Beginning in the mid-20th century, three men unfailingly met for breakfast every Tuesday in the coffee shop at the old Hotel Utah—now the immaculately preserved Joseph Smith Memorial Building east of Temple Square.
The stylish restaurant was welcoming: Well-dressed women in white gloves picked at their chilled fruit cups. The tinkle of silverware and china filled the air. Light classical music and show tunes wafted from those newly installed marvels: stereophonic speakers. Waitresses in starched uniforms moved quietly among the guests.
The trio made small talk and joked as they pulled up chairs at their favorite table. Other breakfast patrons took notice, especially of the tall man in his mid-70s. The giveaway was his unmistakable shock of white hair.
The triumvirate was composed of LDS church prophet David O. McKay; Gus P. Backman, head of the Salt Lake Chamber of Commerce; and The Salt Lake Tribune publisher John F. Fitzpatrick.
After orange juice, eggs, toast and coffee (two of the three enjoyed their Folgers), they accomplished something that seems absolutely remarkable today: They decided the future course of Salt Lake City and Utah.
No stenographer discretely took notes, and a bulky tape recorder would easily have occupied a third of the linen-covered tabletop. Thus, we have no transcripts—only the extraordinary results. The breakfasts continued for a quarter century.
"The importance of this triad ... cannot be overstated," wrote historian Linda Sillitoe, "though their decisions were informal and largely undocumented."
In their McKay biography, authors Gregory A. Prince and W. Robert Wright quote the late John W. Gallivan, who succeeded Fitzpatrick at The Tribune's helm and at the breakfast table. "They were wonderful. There was all kinds of speculation about what really went on there—but there was just an exchange of stories and good fellowship."
Then, in a classic understatement, Gallivan added: "This isn't to say that important things didn't happen ... and [the breakfasts] did lay the background for the telephone calls that were made to bring about a decision that was good for the business community and the church's relationship [to it]."
As it is now, Salt Lake City was a two-daily-newspaper town in the '40s ... but just barely. Surprisingly, the church-owned evening Deseret News was in serious trouble, hemorrhaging money and losing circulation. The solution was an agency plan where the two papers' editorial staff would remain independent—but would share presses and advertising and circulation personnel.
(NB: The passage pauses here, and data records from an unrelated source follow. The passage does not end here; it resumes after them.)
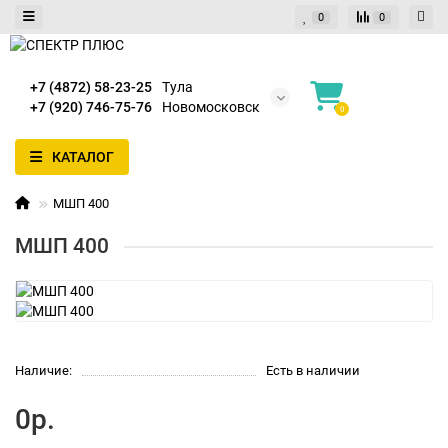
0
0
+7 (4872) 58-23-25
Тула
+7 (920) 746-75-76
Новомосковск
0
КАТАЛОГ
МШП 400
МШП 400
Наличие:
Есть в наличии
0р.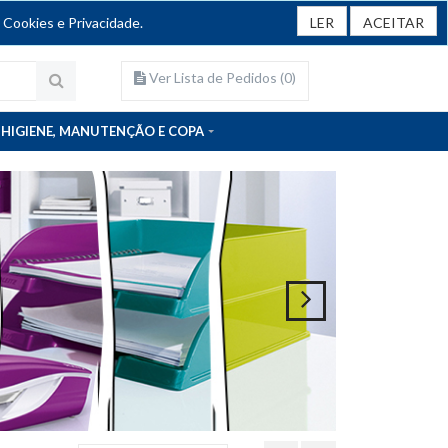
 Cookies e Privacidade.
LER
ACEITAR
Ver Lista de Pedidos (
0
)
HIGIENE, MANUTENÇÃO E COPA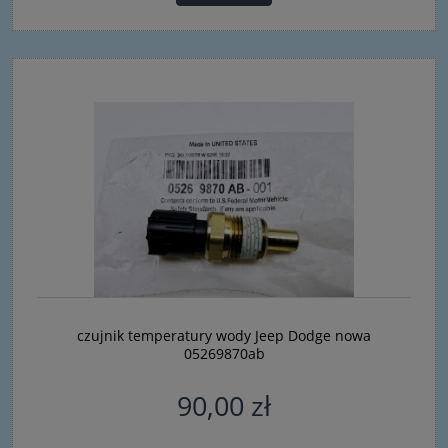
czujnik temperatury wody Jeep Dodge nowa
05269870ab
90,00 zł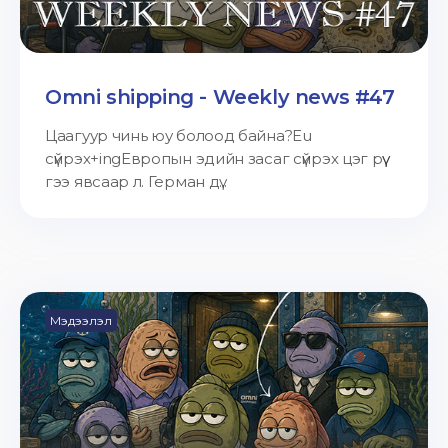
Omni shipping - Weekly news #47
Цаагуур чинь юу болоод байна?Eu
сүйрэх+ingЕвропын эдийн засаг сүйрэх цэг рүү
гээ явсаар л. Герман дү...
Мэдээлэл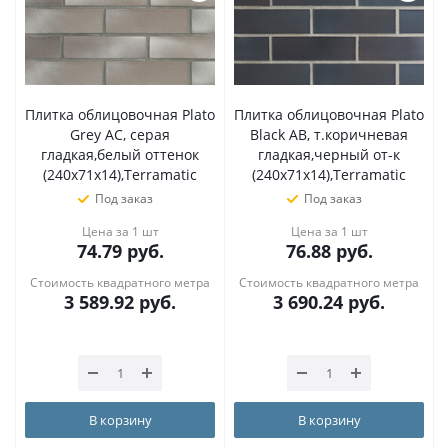
Плитка облицовочная Plato
Плитка облицовочная Plato
Grey AC, серая
Black AB, т.коричневая
гладкая,белый оттенок
гладкая,черный от-к
(240х71х14),Terramatic
(240х71х14),Terramatic
Под заказ
Под заказ
Цена за 1 шт
Цена за 1 шт
74.79
руб.
76.88
руб.
Стоимость квадратного метра
Стоимость квадратного метра
3 589.92
руб.
3 690.24
руб.
В корзину
В корзину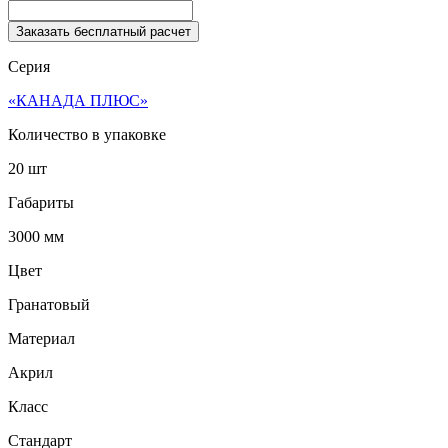
Заказать бесплатный расчет
Серия
«КАНАДА ПЛЮС»
Количество в упаковке
20 шт
Габариты
3000 мм
Цвет
Гранатовый
Материал
Акрил
Класс
Стандарт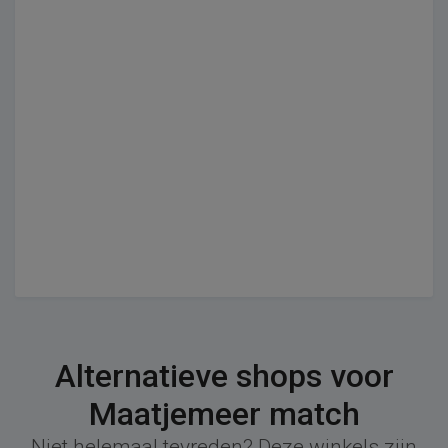
Alternatieve shops voor
Maatjemeer match
Niet helemaal tevreden? Deze winkels zijn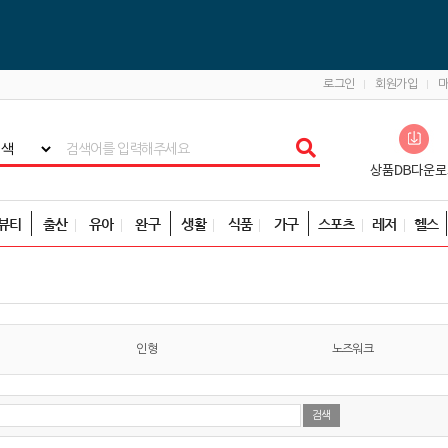
로그인
회원가입
뷰티
출산
유아
완구
생활
식품
가구
스포츠
레저
헬스
인형
노즈워크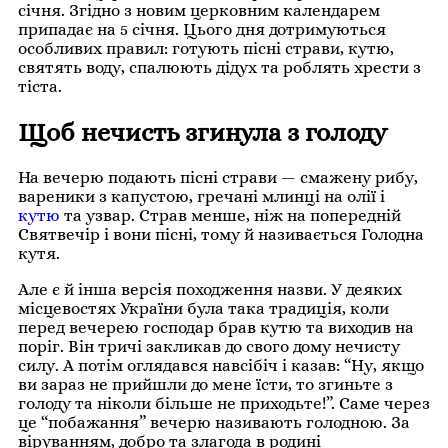
січня. Згідно з новим церковним календарем
припадає на 5 січня. Цього дня дотримуються
особливих правил: готують пісні страви, кутю,
святять воду, спалюють дідух та роблять хрести з
тіста.
Щоб нечисть згинула з голоду
На вечерю подають пісні страви — смажену рибу,
вареники з капустою, гречані млинці на олії і
кутю
та узвар. Страв менше, ніж на попередній
Святвечір і вони пісні, тому й називається Голодна
кутя.
Але є й інша версія походження назви. У деяких
місцевостях України була така традиція, коли
перед вечерею господар брав кутю та виходив на
поріг. Він тричі закликав до свого дому нечисту
силу. А потім оглядався навсібіч і казав: “Ну, якщо
ви зараз не прийшли до мене їсти, то згиньте з
голоду та ніколи більше не приходьте!”. Саме через
це “побажання” вечерю називають голодною. За
віруванням, добро та злагода в родині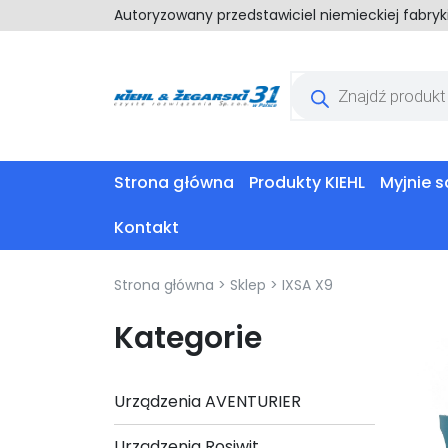
Autoryzowany przedstawiciel niemieckiej fabry
Wyszukiwarka
produktów
Strona główna
Produkty KIEHL
Myjnie
Kontakt
Strona główna
>
Sklep
>
IXSA X9
Kategorie
Urządzenia AVENTURIER
Urządzenia Rosiwit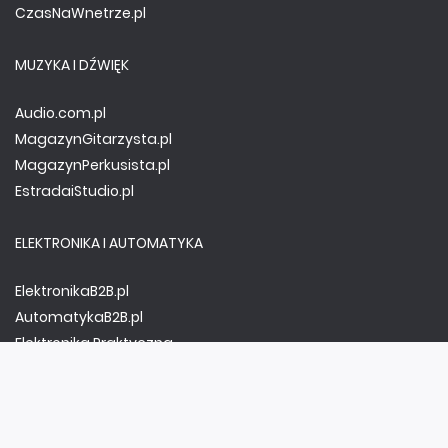
CzasNaWnetrze.pl
MUZYKA I DŹWIĘK
Audio.com.pl
MagazynGitarzysta.pl
MagazynPerkusista.pl
EstradaiStudio.pl
ELEKTRONIKA I AUTOMATYKA
ElektronikaB2B.pl
AutomatykaB2B.pl
Elektronika Praktyczna
Elportal.pl
Świat Radio
FOTOGRAFIA, EDUKACJA I HI-TECH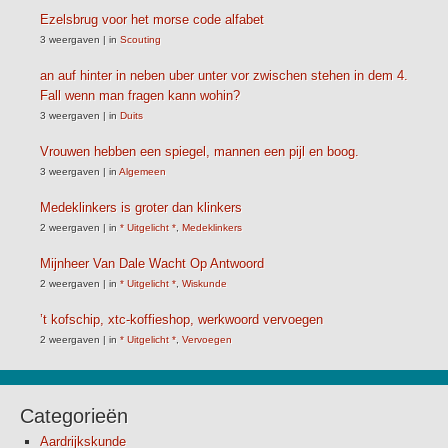
Ezelsbrug voor het morse code alfabet
3 weergaven
|
in
Scouting
an auf hinter in neben uber unter vor zwischen stehen in dem 4.
Fall wenn man fragen kann wohin?
3 weergaven
|
in
Duits
Vrouwen hebben een spiegel, mannen een pijl en boog.
3 weergaven
|
in
Algemeen
Medeklinkers is groter dan klinkers
2 weergaven
|
in
* Uitgelicht *
,
Medeklinkers
Mijnheer Van Dale Wacht Op Antwoord
2 weergaven
|
in
* Uitgelicht *
,
Wiskunde
’t kofschip, xtc-koffieshop, werkwoord vervoegen
2 weergaven
|
in
* Uitgelicht *
,
Vervoegen
Categorieën
Aardrijkskunde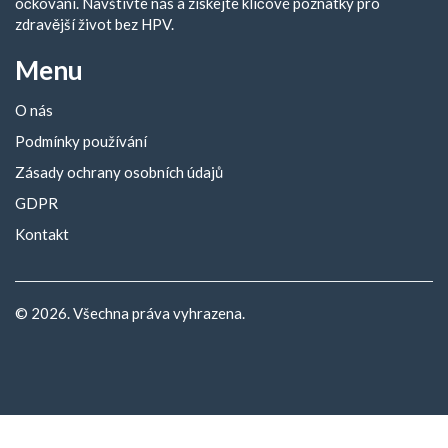
očkování. Navštivte nás a získejte klíčové poznatky pro
zdravější život bez HPV.
Menu
O nás
Podmínky používání
Zásady ochrany osobních údajů
GDPR
Kontakt
© 2026. Všechna práva vyhrazena.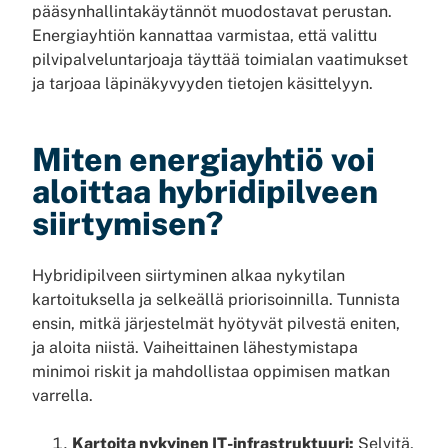
pääsynhallintakäytännöt muodostavat perustan.
Energiayhtiön kannattaa varmistaa, että valittu
pilvipalveluntarjoaja täyttää toimialan vaatimukset
ja tarjoaa läpinäkyvyyden tietojen käsittelyyn.
Miten energiayhtiö voi
aloittaa hybridipilveen
siirtymisen?
Hybridipilveen siirtyminen alkaa nykytilan
kartoituksella ja selkeällä priorisoinnilla. Tunnista
ensin, mitkä järjestelmät hyötyvät pilvestä eniten,
ja aloita niistä. Vaiheittainen lähestymistapa
minimoi riskit ja mahdollistaa oppimisen matkan
varrella.
Kartoita nykyinen IT-infrastruktuuri:
Selvitä,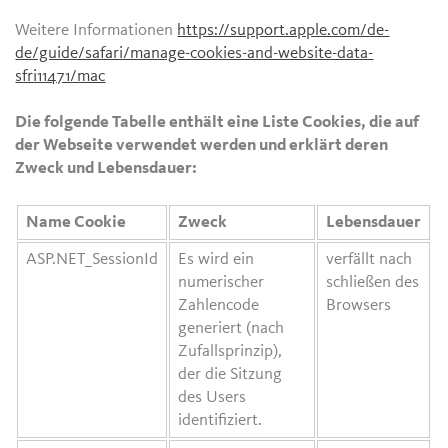
Weitere Informationen
https://support.apple.com/de-
de/guide/safari/manage-cookies-and-website-data-
sfri11471/mac
Die folgende Tabelle enthält eine Liste Cookies, die auf
der Webseite verwendet werden und erklärt deren
Zweck und Lebensdauer:
Name Cookie
Zweck
Lebensdauer
ASP.NET_SessionId
Es wird ein
verfällt nach
numerischer
schließen des
Zahlencode
Browsers
generiert (nach
Zufallsprinzip),
der die Sitzung
des Users
identifiziert.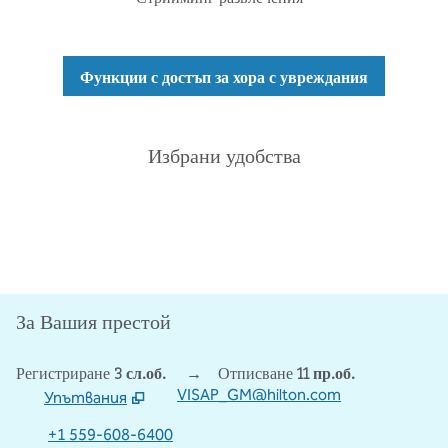
Функции с достъп за хора с увреждания
Избрани удобства
ФИТНЕС ЦЕНТЪР
За Вашия престой
Регистриране
3 сл.об.
→
Отписване
11 пр.об.
VISAP_GM@hilton.com
Упътвания
,
Отваря нов раздел
+1 559-608-6400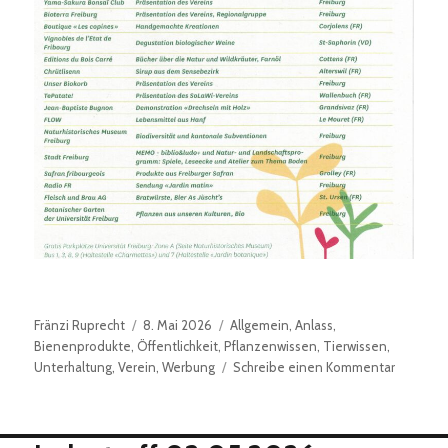
Autor
Veröffentlicht
Kategorien
Fränzi Ruprecht
8. Mai 2026
Allgemein
,
Anlass
,
am
Bienenprodukte
,
Öffentlichkeit
,
Pflanzenwissen
,
Tierwissen
,
zu
Unterhaltung
,
Verein
,
Werbung
Schreibe einen Kommentar
Märit
im
Botanisc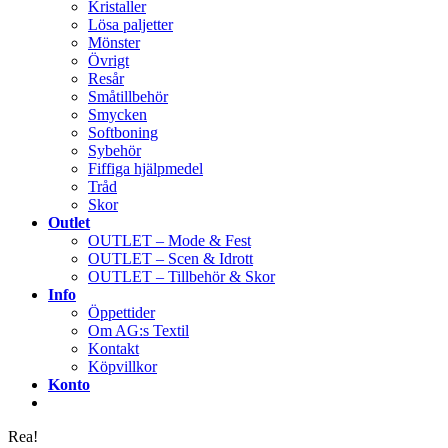
Kristaller
Lösa paljetter
Mönster
Övrigt
Resår
Småtillbehör
Smycken
Softboning
Sybehör
Fiffiga hjälpmedel
Tråd
Skor
Outlet
OUTLET – Mode & Fest
OUTLET – Scen & Idrott
OUTLET – Tillbehör & Skor
Info
Öppettider
Om AG:s Textil
Kontakt
Köpvillkor
Konto
Rea!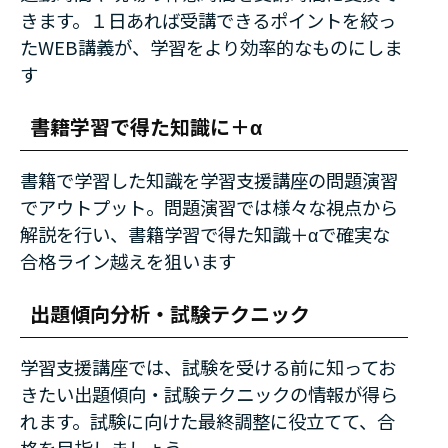
きます。１日あれば受講できるポイントを絞っ
たWEB講義が、学習をより効率的なものにしま
す
書籍学習で得た知識に＋α
書籍で学習した知識を学習支援講座の問題演習
でアウトプット。問題演習では様々な視点から
解説を行い、書籍学習で得た知識＋αで確実な
合格ライン越えを狙います
出題傾向分析・試験テクニック
学習支援講座では、試験を受ける前に知ってお
きたい出題傾向・試験テクニックの情報が得ら
れます。試験に向けた最終調整に役立てて、合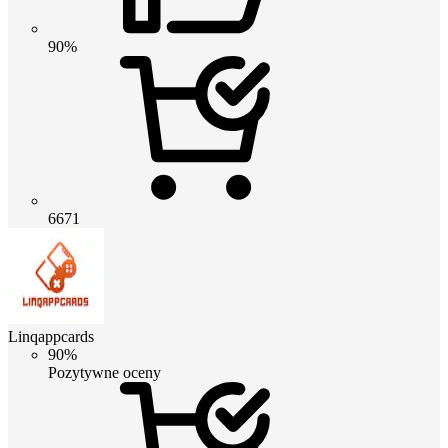
90%
6671
Linqappcards
90%
Pozytywne oceny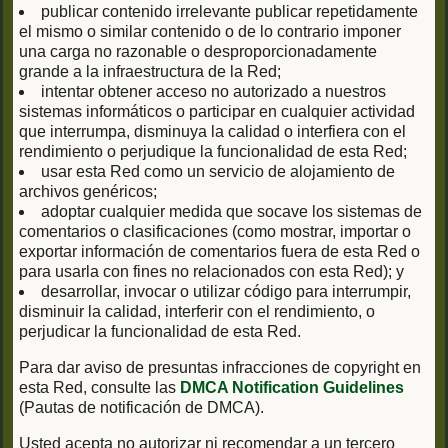
publicar contenido irrelevante publicar repetidamente
el mismo o similar contenido o de lo contrario imponer
una carga no razonable o desproporcionadamente
grande a la infraestructura de la Red;
intentar obtener acceso no autorizado a nuestros
sistemas informáticos o participar en cualquier actividad
que interrumpa, disminuya la calidad o interfiera con el
rendimiento o perjudique la funcionalidad de esta Red;
usar esta Red como un servicio de alojamiento de
archivos genéricos;
adoptar cualquier medida que socave los sistemas de
comentarios o clasificaciones (como mostrar, importar o
exportar información de comentarios fuera de esta Red o
para usarla con fines no relacionados con esta Red); y
desarrollar, invocar o utilizar código para interrumpir,
disminuir la calidad, interferir con el rendimiento, o
perjudicar la funcionalidad de esta Red.
Para dar aviso de presuntas infracciones de copyright en
esta Red, consulte las
DMCA Notification Guidelines
(Pautas de notificación de DMCA).
Usted acepta no autorizar ni recomendar a un tercero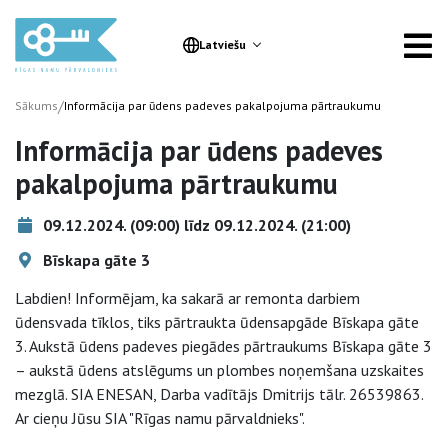
Latviešu
/
Sākums
Informācija par ūdens padeves pakalpojuma pārtraukumu
Informācija par ūdens padeves
pakalpojuma pārtraukumu
09.12.2024. (09:00) līdz 09.12.2024. (21:00)
Bīskapa gāte 3
Labdien! Informējam, ka sakarā ar remonta darbiem
ūdensvada tīklos, tiks pārtraukta ūdensapgāde Bīskapa gāte
3. Aukstā ūdens padeves piegādes pārtraukums Bīskapa gāte 3
– aukstā ūdens atslēgums un plombes noņemšana uzskaites
mezglā. SIA ENESAN, Darba vadītājs Dmitrijs tālr. 26539863.
Ar cieņu Jūsu SIA "Rīgas namu pārvaldnieks".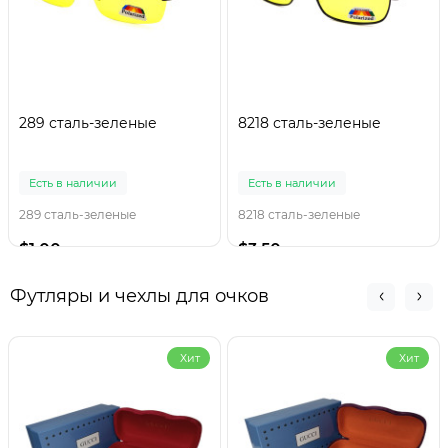
289 сталь-зеленые
8218 сталь-зеленые
Есть в наличии
Есть в наличии
289 сталь-зеленые
8218 сталь-зеленые
$1.00
$3.50
Футляры и чехлы для очков
Хит
Хит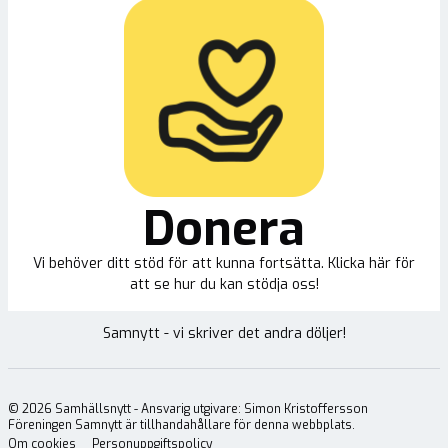
Donera
Vi behöver ditt stöd för att kunna fortsätta. Klicka här för
att se hur du kan stödja oss!
Samnytt - vi skriver det andra döljer!
©
2026
Samhällsnytt - Ansvarig utgivare: Simon Kristoffersson
Föreningen Samnytt är tillhandahållare för denna webbplats.
Om cookies
Personuppgiftspolicy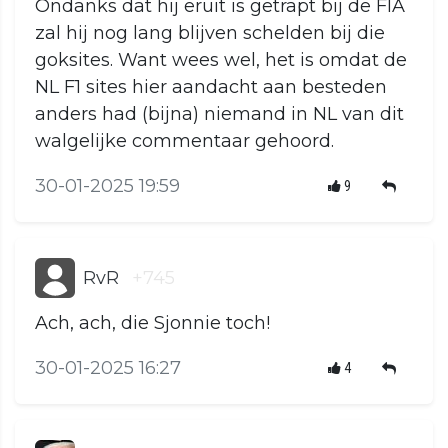
Ondanks dat hij eruit is getrapt bij de FIA
zal hij nog lang blijven schelden bij die
goksites. Want wees wel, het is omdat de
NL F1 sites hier aandacht aan besteden
anders had (bijna) niemand in NL van dit
walgelijke commentaar gehoord.
30-01-2025 19:59
9
RvR
+745
Ach, ach, die Sjonnie toch!
30-01-2025 16:27
4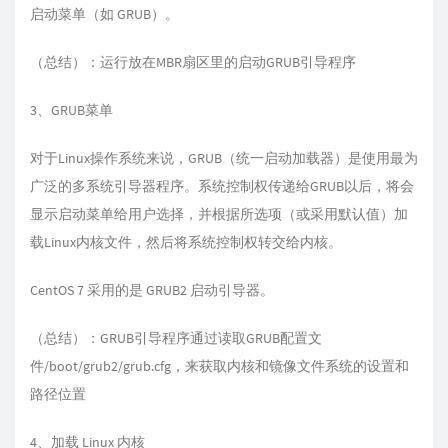
启动菜单（如 GRUB）。
（总结）：运行放在MBR扇区里的启动GRUB引导程序
3、GRUB菜单
对于Linux操作系统来说，GRUB（统一启动加载器）是使用最为
广泛的多系统引导器程序。系统控制权传递给GRUB以后，将会
显示启动菜单给用户选择，并根据所选项（或采用默认值）加
载Linux内核文件，然后将系统控制权转交给内核。
CentOS 7 采用的是 GRUB2 启动引导器。
（总结）：GRUB引导程序通过读取GRUB配置文
件/boot/grub2/grub.cfg，来获取内核和镜像文件系统的设置和
路径位置
4、加载 Linux 内核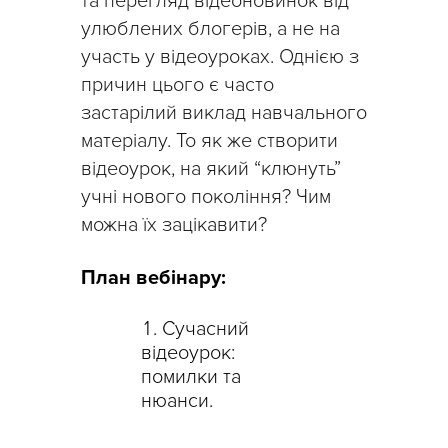
та перегляд відеоновинок від
улюблених блогерів, а не на
участь у відеоуроках. Однією з
причин цього є часто
застарілий виклад навчального
матеріалу. То як же створити
відеоурок, на який “клюнуть”
учні нового покоління? Чим
можна їх зацікавити?
План вебінару:
Сучасний
відеоурок:
помилки та
нюанси.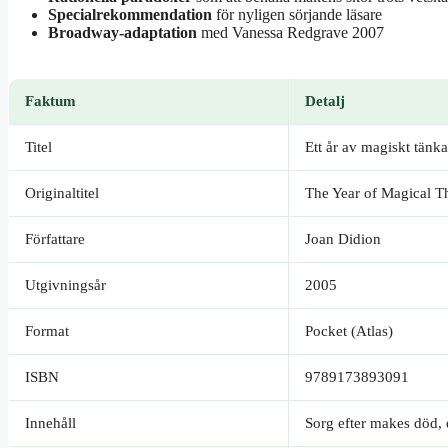
Specialrekommendation
för nyligen sörjande läsare
Broadway-adaptation
med Vanessa Redgrave 2007
Faktum
Detalj
Titel
Ett år av magiskt tänk
Originaltitel
The Year of Magical T
Författare
Joan Didion
Utgivningsår
2005
Format
Pocket (Atlas)
ISBN
9789173893091
Innehåll
Sorg efter makes död,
The trio eventually sat on the board of what became Newspaper Agency Corp. in 1952.
After staving off a protracted series of antitrust actions from the U.S. Justice Department, NAC's future was secured with congressional passage of the Newspaper Preservation Act of 1970, which authorized joint operating agreements between competing newspaper operations.
Thus, two editorial voices were preserved.
In 1967, officials broke ground for the new Salt Palace Convention Center on nine acres of LDS church-owned property a stone's throw from Temple Square. McKay, it seems, had offered Salt Lake County a dollar-a-year lease on the prime property. And with The Tribune's backing, taxpayers passed an $18-million bond.
"The church literally gave us those acres," Gallivan later recalled. "With that blessing, the donation of the land, we won the bond election by a two-thirds majority." The Salt Palace soon attracted national conventions and became the impetus for a local hotel boom. Before the complex was built, the city had 700 hotel beds; today it has some 20,000, according to STR Inc., which tracks the global hotel industry.
Economic and tourist growth increased exponentially during the ensuing decades—culminating with the 2002 Winter Olympics—and is still climbing.
When the iconic breakfasts began in the late '40s, more than a hint of suspicion and insularity dominated Utah's capital city and the state itself. "This Is the Place," read the era's license plates—but the unspoken message was, "But please remember, it's our place."
Fast-forward to today: As a long-time observer of all things Utah, I don't believe our citizens are nearly as polarized as we might assume. Nor do I believe Americans are as divided as it might outwardly appear.
Last month, I ran across an opinion piece by Steve Chapman in the Chicago Tribune. Stating the obvious, he writes that "extreme, vocal ideologues are gaining ground on both the right and the left," and President Donald Trump is exploiting the trend with every unhinged tweet. A third of likely voters, he adds, "think we are on the verge of a civil war."
Not so fast, warns Chapman. Maybe, just maybe, our assumptions are all unfounded. He cites Stanford University political scientist Morris Fiorina, who says only 60 percent of voters identify with the two major political parties. "Self-described moderates outnumber either liberals or conservatives."
Our skewed perception, Chapman believes, comes from the virulently partisan debates in Washington and, not surprisingly, cable news. But here's a statistic in the Chapman article that blew me out of the water: On an average night, Sean Hannity attracts 3.4 million viewers. Rachel Maddow, meanwhile, draws 2.8 million. That means a staggering 230 million American adults simply ignore the two most-watched cable news shows. And news viewership of ABC, CBS and NBC is less than 10 percent of the electorate. Americans, it seems, aren't news junkies at all.
So what's the real "polarization" problem?
Here, I'll paraphrase Shakespeare: "The fault, dear Brutus, is not in our stars, but in our leaders." Trump, Pompeo, Pelosi ... McConnell, Schumer, Lee. To me, they're the real villains in the nasty gridlock that grips D.C. today. And, as we learned Nov. 6, they're oh-so-replaceable.
Which brings me back to the trio of power brokers, quietly chatting over breakfast at the old Hotel Utah so long ago.
They weren't replaceable—and likely never will be.